FY 2024 Ends with $1.8 Trillion Deficit
The U.S. Department of the Treasury recently released its final Monthly Treasury Statement for Fiscal Year (FY) 2024, showing a $1.8 trillion deficit for the year. The actual FY 2024 deficit is $82 billion lower than the Congressional Budget Office (CBO) projected in the June 2024 Budget and Economic Outlook.
The official recorded deficit for FY 2024 is $138 billion higher than the $1.7 trillion deficit in 2023. However, the 2023 deficit was artificially low because it deducted the cost of proposed student debt cancellation, which was ruled unconstitutional.
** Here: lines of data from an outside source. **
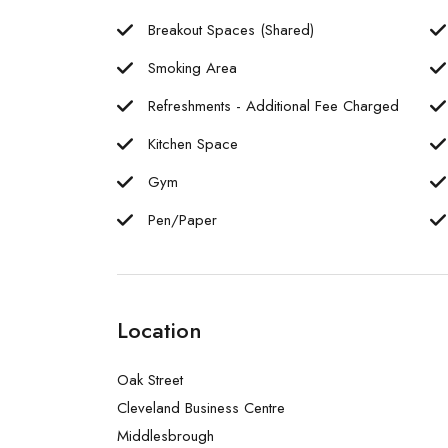
Breakout Spaces (Shared)
Smoking Area
Refreshments - Additional Fee Charged
Kitchen Space
Gym
Pen/Paper
Location
Oak Street
Cleveland Business Centre
Middlesbrough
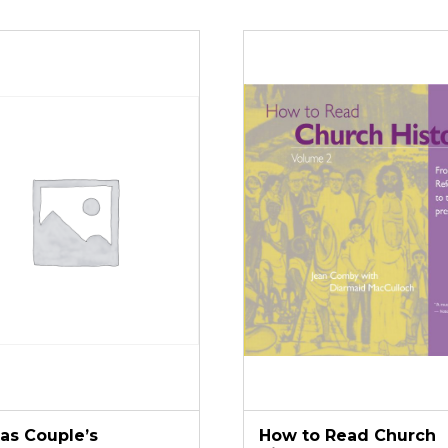
tas Couple’s
How to Read Church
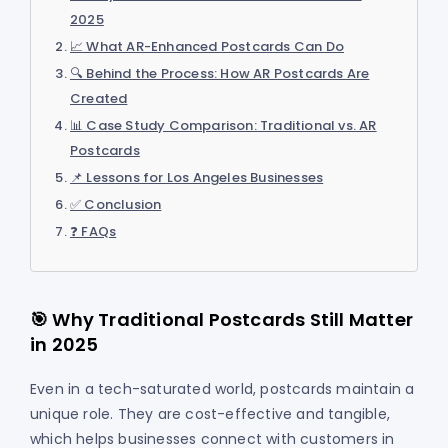
2025
📈 What AR-Enhanced Postcards Can Do
🔍 Behind the Process: How AR Postcards Are
Created
📊 Case Study Comparison: Traditional vs. AR
Postcards
📌 Lessons for Los Angeles Businesses
✅ Conclusion
❓ FAQs
🎯 Why Traditional Postcards Still Matter
in 2025
Even in a tech-saturated world, postcards maintain a
unique role. They are cost-effective and tangible,
which helps businesses connect with customers in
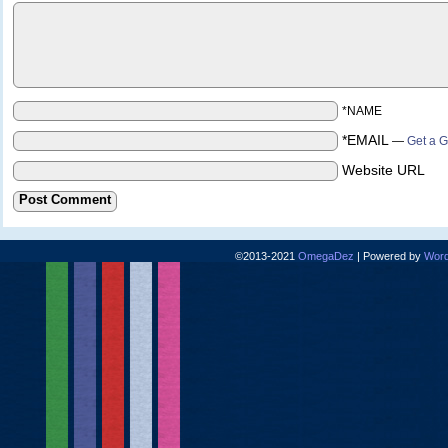
*NAME
*EMAIL
—
Get a G
Website URL
©2013-2021
OmegaDez
|
Powered by
Word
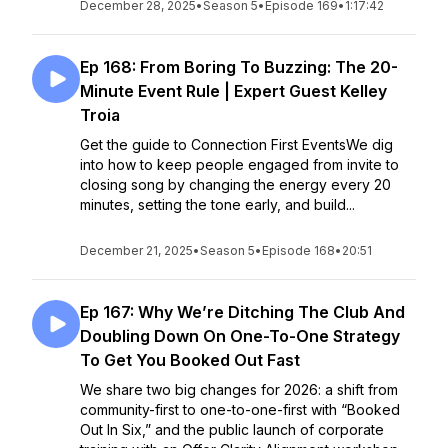
December 28, 2025
•
Season 5
•
Episode 169
•
1:17:42
Ep 168: From Boring To Buzzing: The 20-
Minute Event Rule | Expert Guest Kelley
Troia
Get the guide to Connection First EventsWe dig
into how to keep people engaged from invite to
closing song by changing the energy every 20
minutes, setting the tone early, and build...
December 21, 2025
•
Season 5
•
Episode 168
•
20:51
Ep 167: Why We’re Ditching The Club And
Doubling Down On One-To-One Strategy
To Get You Booked Out Fast
We share two big changes for 2026: a shift from
community-first to one-to-one-first with “Booked
Out In Six,” and the public launch of corporate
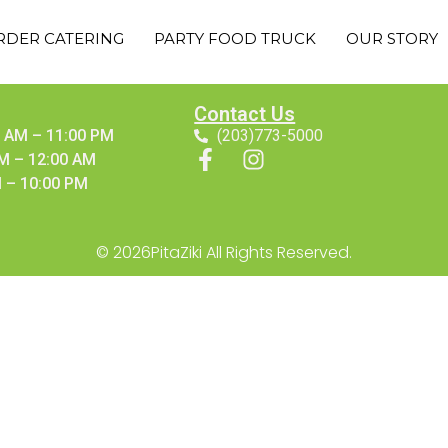
RDER CATERING
PARTY FOOD TRUCK
OUR STORY
Contact Us
 AM – 11:00 PM
(203)773-5000
AM – 12:00 AM
 – 10:00 PM
© 2026PitaZiki All Rights Reserved.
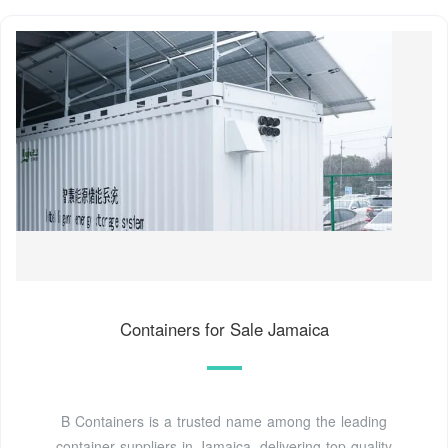
Containers for Sale Jamaica
B Containers is a trusted name among the leading
container suppliers in Jamaica, delivering top-quality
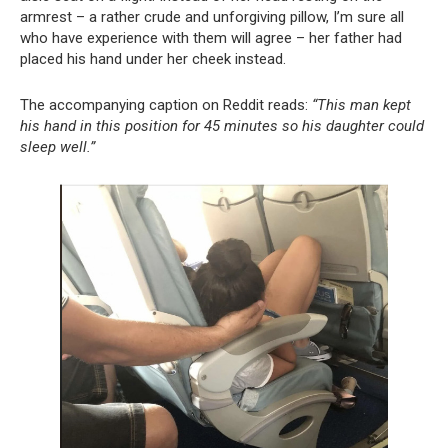
armrest – a rather crude and unforgiving pillow, I’m sure all
who have experience with them will agree – her father had
placed his hand under her cheek instead.
The accompanying caption on Reddit reads:
“This man kept
his hand in this position for 45 minutes so his daughter could
sleep well.”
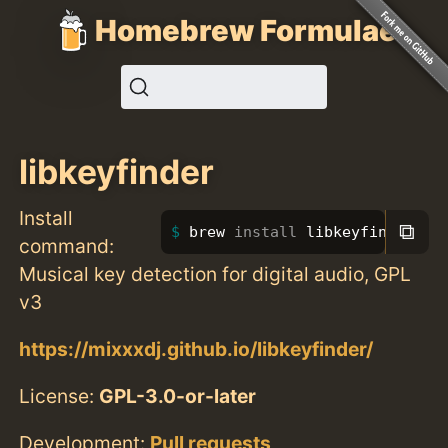
Homebrew Formulae
libkeyfinder
Install
⧉
brew 
install 
libkeyfinder
command:
Musical key detection for digital audio, GPL
v3
https://mixxxdj.github.io/libkeyfinder/
License:
GPL-3.0-or-later
Development:
Pull requests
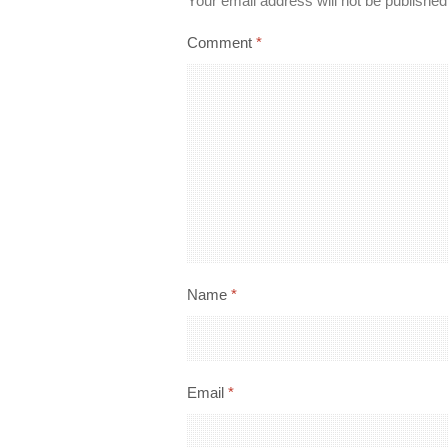
Your email address will not be published
Comment
*
Name
*
Email
*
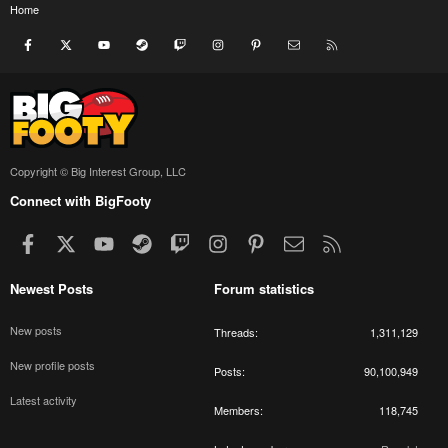
Home
Facebook
X
youtube
Steam
Twitch
Instagram
Pinterest
Contact us
RSS
Copyright © Big Interest Group, LLC
Connect with BigFooty
Facebook
X
youtube
Steam
Twitch
Instagram
Pinterest
Contact us
RSS
Newest Posts
Forum statistics
New posts
Threads
1,311,129
New profile posts
Posts
90,100,949
Latest activity
Members
118,745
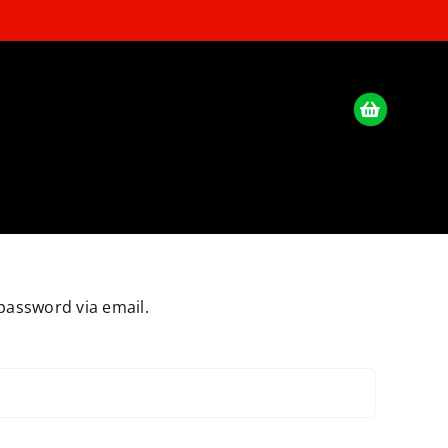
password via email.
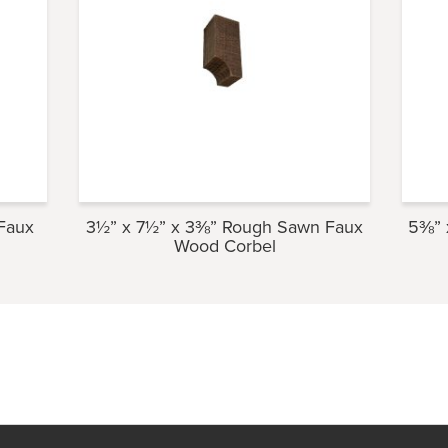
Faux
3½” x 7½” x 3⅜” Rough Sawn Faux
5⅜” 
Wood Corbel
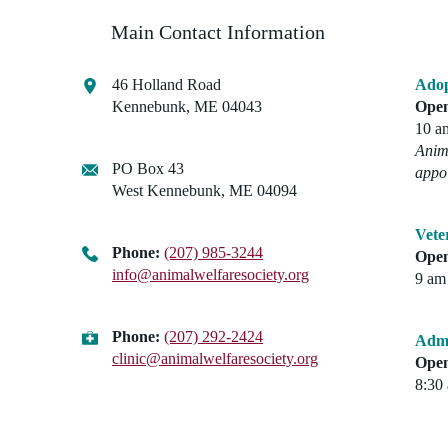
Main Contact Information
46 Holland Road
Adop
Kennebunk, ME 04043
Open
10 a
Anima
PO Box 43
appo
West Kennebunk, ME 04094
Vete
Phone:
(207) 985-3244
Open
info@animalwelfaresociety.org
9 am 
Phone:
(207) 292-2424
Admi
clinic@animalwelfaresociety.org
Open
8:30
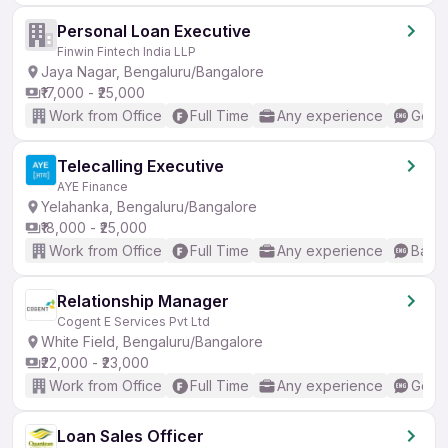
Personal Loan Executive
Finwin Fintech India LLP
Jaya Nagar, Bengaluru/Bangalore
₹17,000 - ₹25,000
Work from Office
Full Time
Any experience
Good 
Telecalling Executive
AYE Finance
Yelahanka, Bengaluru/Bangalore
₹18,000 - ₹25,000
Work from Office
Full Time
Any experience
Basic
Relationship Manager
Cogent E Services Pvt Ltd
White Field, Bengaluru/Bangalore
₹22,000 - ₹23,000
Work from Office
Full Time
Any experience
Good 
Loan Sales Officer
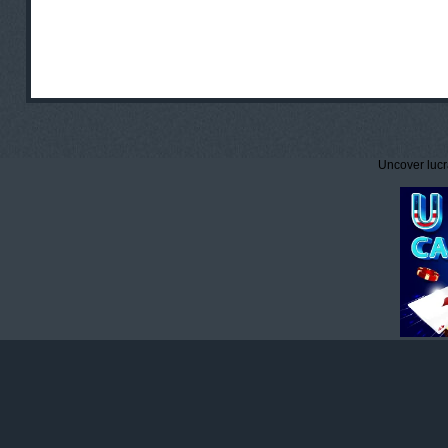
Uncover lucr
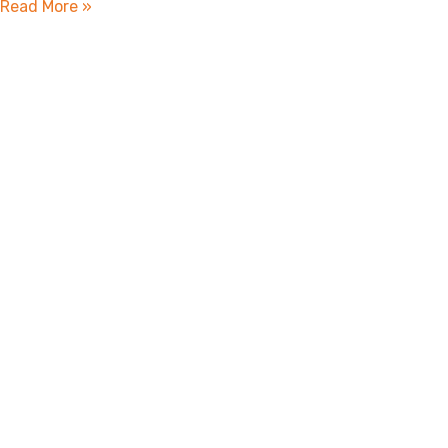
Read More »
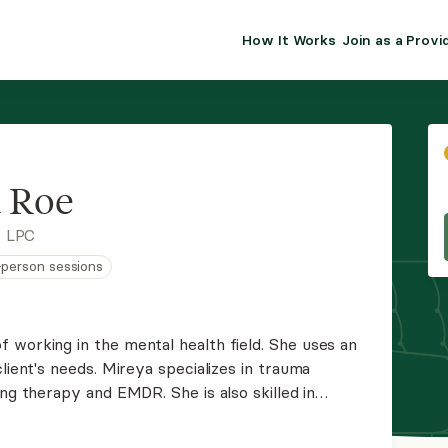
How It Works
Join as a Provi
ALMA FOR PR
Premium sol
clinical eff
practice gr
 Roe
Join Alm
, LPC
n-person sessions
Membership 
Insurance P
 working in the mental health field. She uses an
lient's needs. Mireya specializes in trauma
Resource H
nd EMDR. She is also skilled in
depression.
EHR Tools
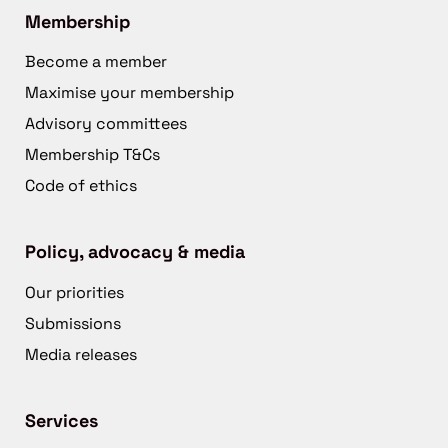
Membership
Become a member
Maximise your membership
Advisory committees
Membership T&Cs
Code of ethics
Policy, advocacy & media
Our priorities
Submissions
Media releases
Services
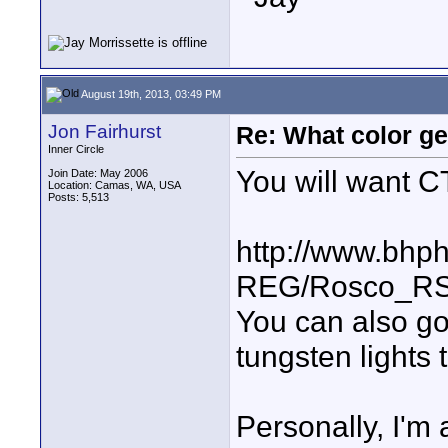
August 19th, 2013, 03:49 PM
Jon Fairhurst
Re: What color g
Inner Circle
You will want C
Join Date: May 2006
Location: Camas, WA, USA
Posts: 5,513
http://www.bhp
REG/Rosco_RS3
You can also go
tungsten lights 
Personally, I'm 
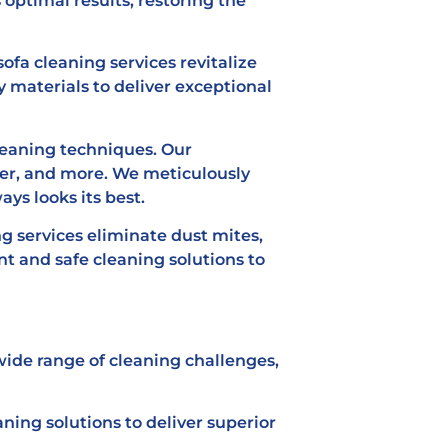
 optimal results, restoring the
ofa cleaning services revitalize
y materials to deliver exceptional
leaning techniques. Our
iber, and more. We meticulously
ys looks its best.
ng services eliminate dust mites,
t and safe cleaning solutions to
ide range of cleaning challenges,
ing solutions to deliver superior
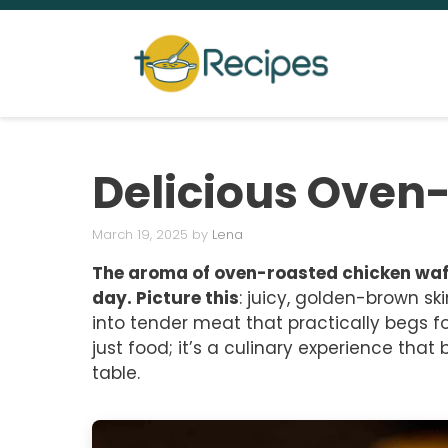
Skip
to
content
Delicious Oven
March 19, 2025
by
Lena
The aroma of oven-roasted chicken wafts
day. Picture this
: juicy, golden-brown ski
into tender meat that practically begs fo
just food; it’s a culinary experience tha
table.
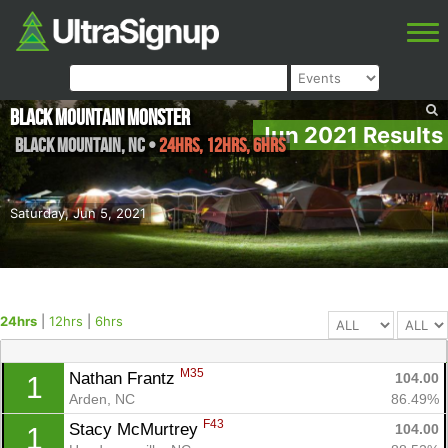
Black Mountain Monster
Jun 2021 Results
Black Mountain
,
NC
•
24hrs, 12hrs, 6hrs
Saturday, Jun 5, 2021
24hrs
|
12hrs
|
6hrs
M35
Nathan Frantz 
104.00
1
Arden, NC
86.49%
F43
Stacy McMurtrey 
104.00
1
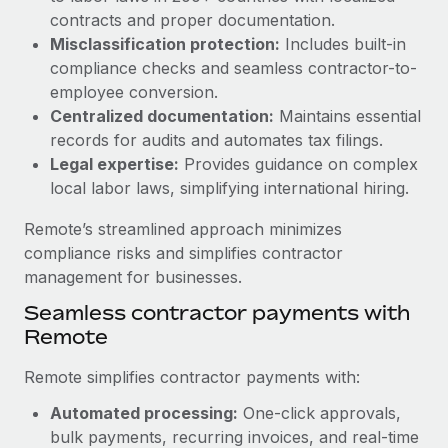
Benefits
contracts and proper documentation.
Work visas & permits
Manage employee benefits with ease
Learn More
Misclassification protection:
Includes built-in
Changelog
compliance checks and seamless contractor-to-
employee conversion.
Explore the blog
Centralized documentation:
Maintains essential
records for audits and automates tax filings.
Legal expertise:
Provides guidance on complex
BLOG POSTS
local labor laws, simplifying international hiring.
Why owned entities are key to maintaining
Remote’s streamlined approach minimizes
EOR compliance
compliance risks and simplifies contractor
As the global workforce continues to expand in response
management for businesses.
to the demands of today’s labor market, the...
Seamless contractor payments with
Learn More
Remote
Remote simplifies contractor payments with:
What a Workday global payroll implementation
Automated processing:
One-click approvals,
actually looks like
bulk payments, recurring invoices, and real-time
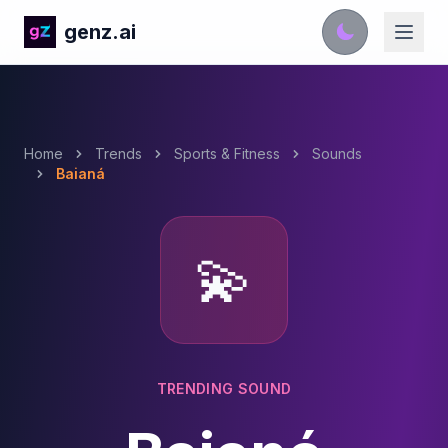
genz.ai
Home
Trends
Sports & Fitness
Sounds
Baianá
💫
TRENDING SOUND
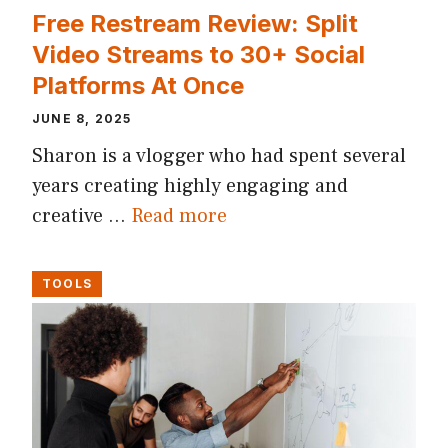
Free Restream Review: Split
Video Streams to 30+ Social
Platforms At Once
JUNE 8, 2025
Sharon is a vlogger who had spent several
years creating highly engaging and
creative …
Read more
TOOLS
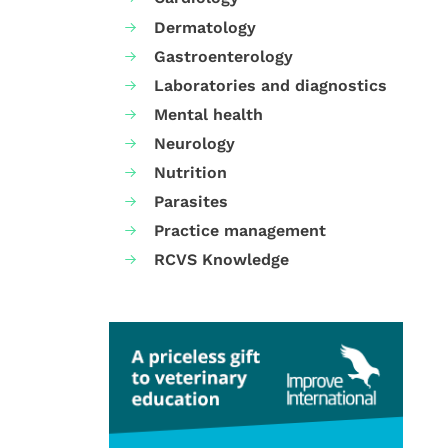
Dermatology
Gastroenterology
Laboratories and diagnostics
Mental health
Neurology
Nutrition
Parasites
Practice management
RCVS Knowledge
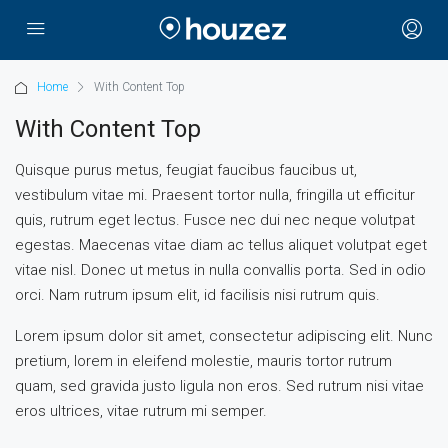
Home
With Content Top
With Content Top
Quisque purus metus, feugiat faucibus faucibus ut,
vestibulum vitae mi. Praesent tortor nulla, fringilla ut efficitur
quis, rutrum eget lectus. Fusce nec dui nec neque volutpat
egestas. Maecenas vitae diam ac tellus aliquet volutpat eget
vitae nisl. Donec ut metus in nulla convallis porta. Sed in odio
orci. Nam rutrum ipsum elit, id facilisis nisi rutrum quis.
Lorem ipsum dolor sit amet, consectetur adipiscing elit. Nunc
pretium, lorem in eleifend molestie, mauris tortor rutrum
quam, sed gravida justo ligula non eros. Sed rutrum nisi vitae
eros ultrices, vitae rutrum mi semper.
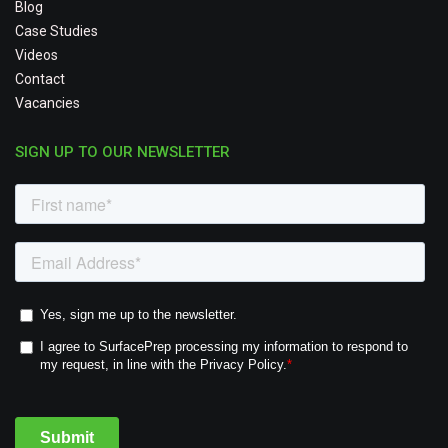
Blog
Case Studies
Videos
Contact
Vacancies
SIGN UP TO OUR NEWSLETTER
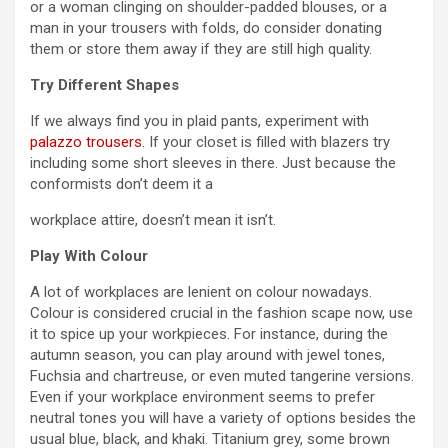
or a woman clinging on shoulder-padded blouses, or a
man in your trousers with folds, do consider donating
them or store them away if they are still high quality.
Try Different Shapes
If we always find you in plaid pants, experiment with
palazzo trousers
. If your closet is filled with blazers try
including some short sleeves in there. Just because the
conformists don’t deem it a
workplace attire, doesn’t mean it isn’t.
Play With Colour
A lot of workplaces are lenient on colour nowadays.
Colour is considered crucial in the fashion scape now, use
it to spice up your workpieces. For instance, during the
autumn season, you can play around with jewel tones,
Fuchsia and chartreuse, or even muted tangerine versions.
Even if your workplace environment seems to prefer
neutral tones you will have a variety of options besides the
usual blue, black, and khaki. Titanium grey, some brown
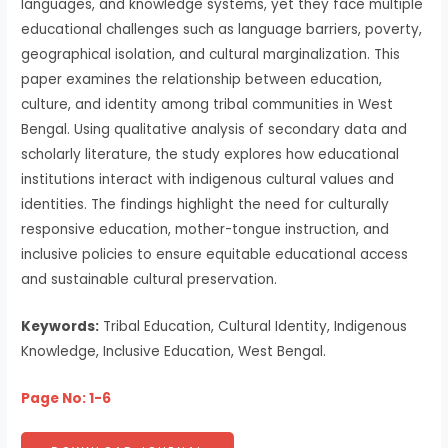
languages, and knowledge systems, yet they face multiple
educational challenges such as language barriers, poverty,
geographical isolation, and cultural marginalization. This
paper examines the relationship between education,
culture, and identity among tribal communities in West
Bengal. Using qualitative analysis of secondary data and
scholarly literature, the study explores how educational
institutions interact with indigenous cultural values and
identities. The findings highlight the need for culturally
responsive education, mother-tongue instruction, and
inclusive policies to ensure equitable educational access
and sustainable cultural preservation.
Keywords:
Tribal Education, Cultural Identity, Indigenous
Knowledge, Inclusive Education, West Bengal.
Page No: 1-6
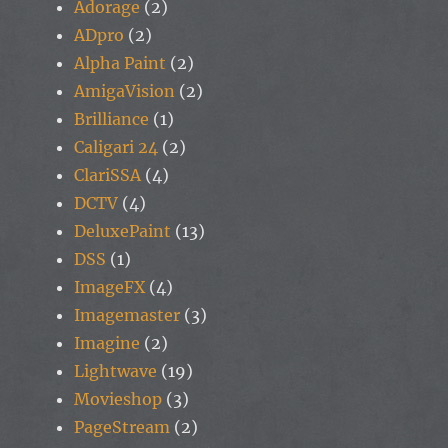
Adorage
(2)
ADpro
(2)
Alpha Paint
(2)
AmigaVision
(2)
Brilliance
(1)
Caligari 24
(2)
ClariSSA
(4)
DCTV
(4)
DeluxePaint
(13)
DSS
(1)
ImageFX
(4)
Imagemaster
(3)
Imagine
(2)
Lightwave
(19)
Movieshop
(3)
PageStream
(2)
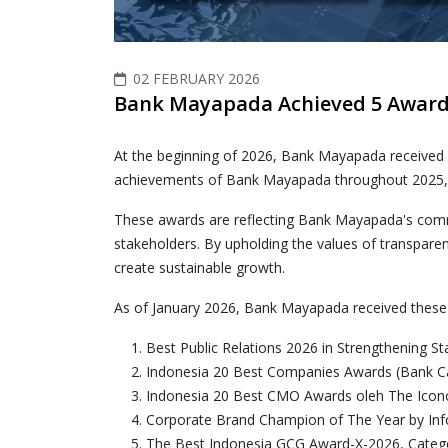
02 FEBRUARY 2026
Bank Mayapada Achieved 5 Awards
At the beginning of 2026, Bank Mayapada received
achievements of Bank Mayapada throughout 2025, wh
These awards are reflecting Bank Mayapada's commi
stakeholders. By upholding the values of transparen
create sustainable growth.
As of January 2026, Bank Mayapada received these
Best Public Relations 2026 in Strengthening 
Indonesia 20 Best Companies Awards (Bank C
Indonesia 20 Best CMO Awards oleh The Ico
Corporate Brand Champion of The Year by In
The Best Indonesia GCG Award-X-2026, Categor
After removing the effects of student debt cancellation, the deficit in 2023 was $2.0 trillion, or $195 billion higher than the 2024 deficit. As a share of the economy, the official deficit was 6.2 percent in 2023 and 6.4 percent in 2024.
Deficits are now almost double the pre-pandemic deficit of $984 billion from FY 2019 and higher in nominal dollars than at any other time in history, with the exception of the pandemic-driven deficits of FY 2020 and 2021.
In FY 2024, revenue collections totaled $4.9 trillion, a $479 billion increase from the year before, and outlays increased $617 billion to total $6.8 trillion.
Using the Bureau of Economic Analysis’s (BEA) updates to historical Gross Domestic Product (GDP) and the first estimate of 2024 third quarter GDP, we estimate that spending was 23.4 percent of GDP in FY 2024, up from 22.4 percent in 2023.
Net interest spending totaled $882 billion in FY 2024, 34 percent higher than in 2023 ($659 billion) and more than double the amount in FY 2019 ($375 billion). In FY 2024, interest costs exceeded spending on both Medicare and defense by around $8 billion. As a share of the economy, we estimate that interest grew from 2.4 percent in 2023 to 3.1 percent this year.
Using revised GDP, we estimate that revenue collections increased from 16.2 percent of GDP in FY 2023 to 17.1 percent of GDP in 2024.
As deficits remain high, debt continues to rise. Federal debt held by the public rose from 96 percent of GDP in FY 2023 to 98 percent in 2024, according to the BEA’s latest GDP estimates and revisions. Debt as a percentage of GDP has grown 19 percentage points from 79 percent in 2019 and will continue to grow rapidly, reaching roughly 120 percent of GDP by the end of the decade.
Deficits are projected to remain high in FY 2025 and throughout the next decade, rising to $2.9 trillion by 2034. The gap between revenue and spending is large and growing, and substantial policy change will be needed to put the nation’s finances on a sustainable path.